I guess the conversion of Image[{{x}}] to the RGBA color space gives Image[{{{x, x, x, 1}}}]. That seems a reasonable approach in most contexts, and explains the results.

Checking with Trace (Mathematica 11.2.0):

Trace[ImageAdd[i, Image[{{.5}}, Real]], 
  ImageColorSpace | ColorConvert | Image`InsertTransparency] //. {{c__}} :> {c}

screenshot

The output for ImageMultiply is exactly the same.

What the output means? At first ColorSpaces for both images are determined and then the second one (for which ColorSpace isn't specified) is converted into the color space of the first using ColorConvert:

ColorConvert[Image[{{.5}}, Real], ImageColorSpace[i]]
Image[RawArray["Real64", {{{0.5, 0.5, 0.5}}}], "Real", ColorSpace -> "RGB", Interleaving -> True]

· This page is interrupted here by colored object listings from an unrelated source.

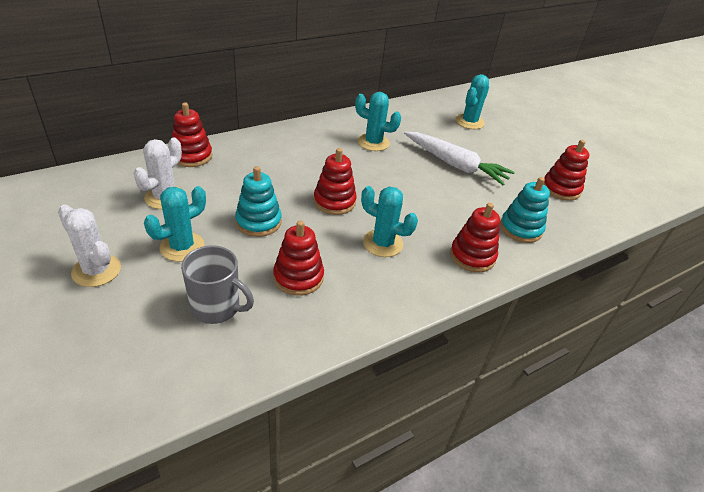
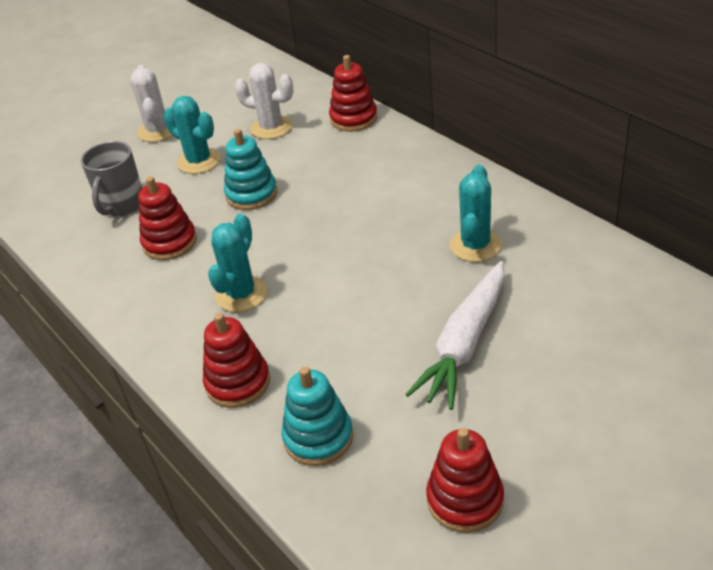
camera: 90 degrees right, 0 degrees up
(96, 270) = (158, 131): white cactus -> white cactus turned 45 degrees counterclockwise
(334, 201) = (311, 239): red stacking toy -> none
(469, 122) = (634, 349): turquoise cactus -> none

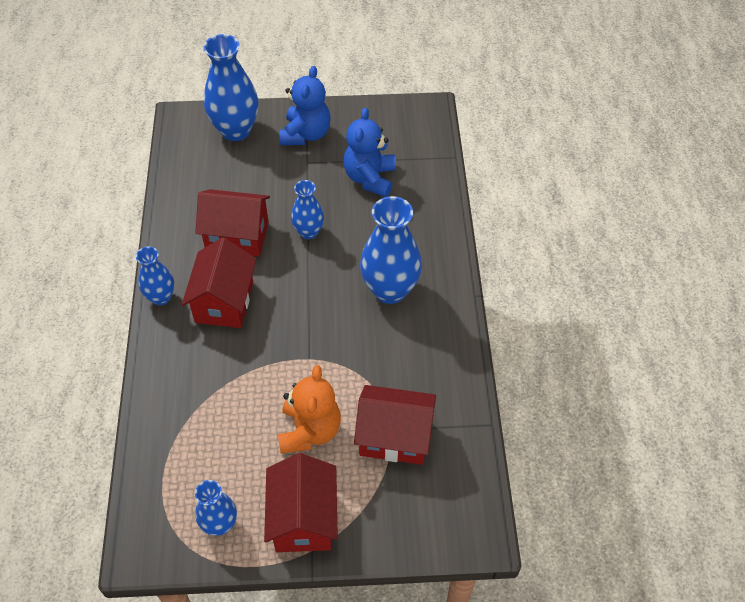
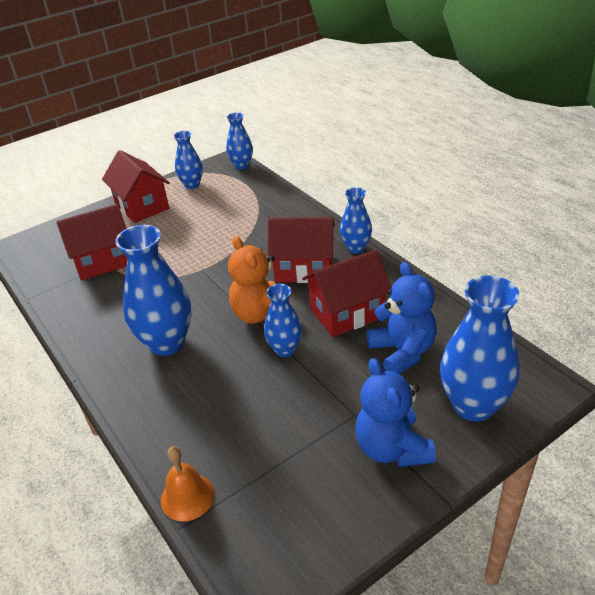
camera: 150 degrees right, 15 degrees down
(133, 526) = (241, 165): none -> blue vase
(224, 301) = (304, 268): red house -> red house turned 60 degrees counterclockwise
(309, 430) = (169, 238): orange teddy bear -> orange teddy bear (262, 315)
(370, 178) = (267, 437): blue teddy bear -> blue teddy bear (402, 352)
(440, 170) = (187, 497): none -> orange bell

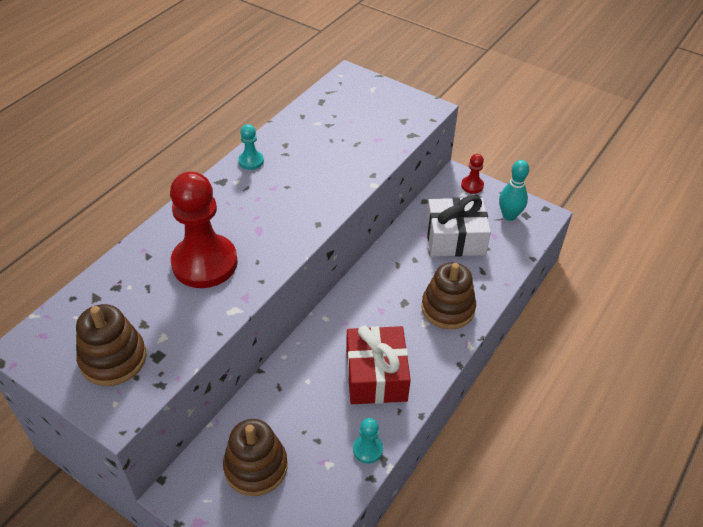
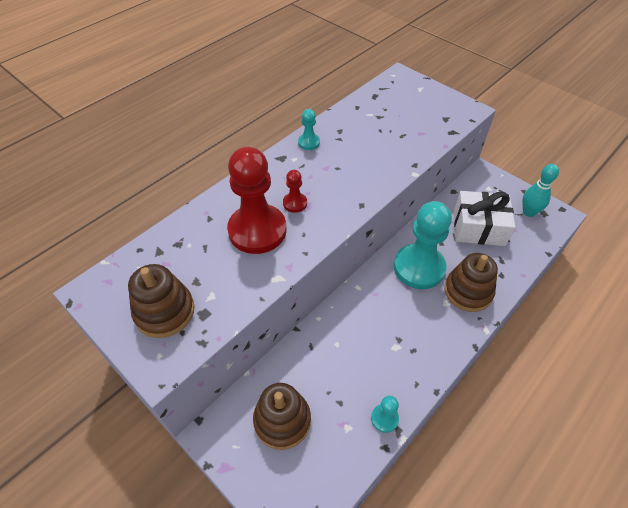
camera: 10 degrees right, 5 degrees up
(376, 375) = (398, 347): red gift -> none
(392, 289) = (419, 267): none -> turquoise pawn
(472, 186) = (497, 182): red pawn -> red pawn (295, 203)

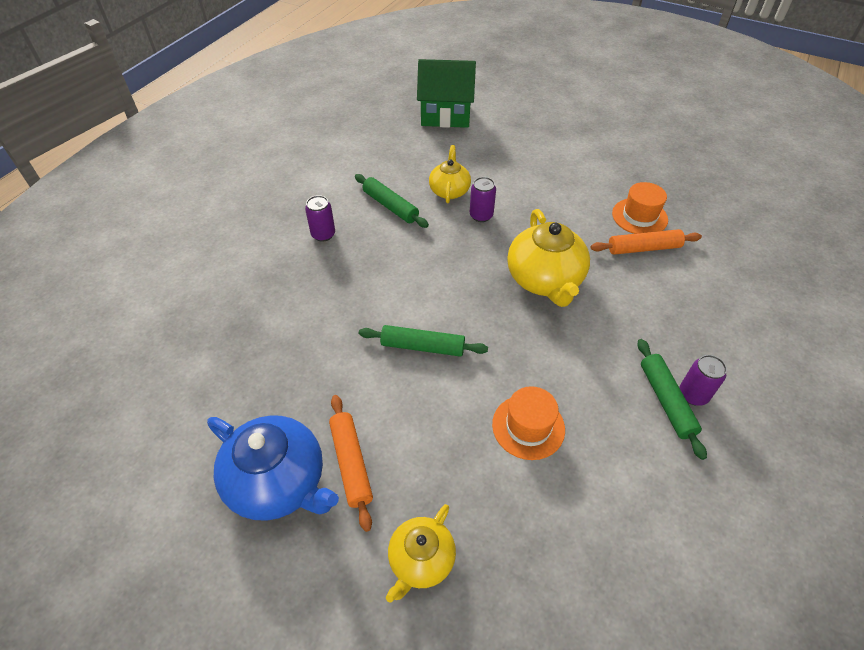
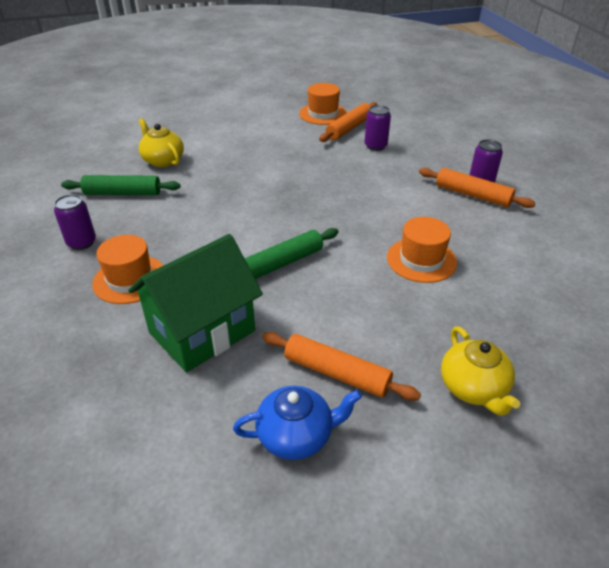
camera: 45 degrees left, 10 degrees down
(279, 482) = (296, 435): blue teapot -> blue teapot, size x0.60
(318, 286) = (130, 279): none -> orange hat
(445, 115) = (91, 117): green house -> green house (202, 332)
(481, 215) = (211, 163): purple can -> purple can (375, 146)
(545, 280) = (312, 176): yellow teapot -> none
(666, 401) = (472, 195): green rolling pin -> orange rolling pin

Then using undocumented function Image`InsertTransparency the alpha channel with value 1 is inserted into the output image:

Image`InsertTransparency[%, 1]
Image[RawArray["Real64", {{{0.5, 0.5, 0.5, 1.}}}], "Real", ColorSpace -> "RGB", Interleaving -> True]

As a result a non-transparent RGBA image is obtained from original grayscale one-channel image. With this image both multiplication and addition is performed channel-wise using correspondingly Image`CompositionOperationsDump`imageMultiply and Image`CompositionOperationsDump`imageAdd.

It is interesting that image division is performed by Image`CompositionOperationsDump`imageDivide which has default option "IndeterminateValue"->1. This option is documented on the Docs page for Image under Scope ► Arithmetic & Statistical Operations.

So the bottom line is that arithmetic operations involving images always involve alpha channel, but one should keep in mind that for non-transparent images alpha channel is always assumed to be equal to 1 (starting from Mathematica 10.1.0).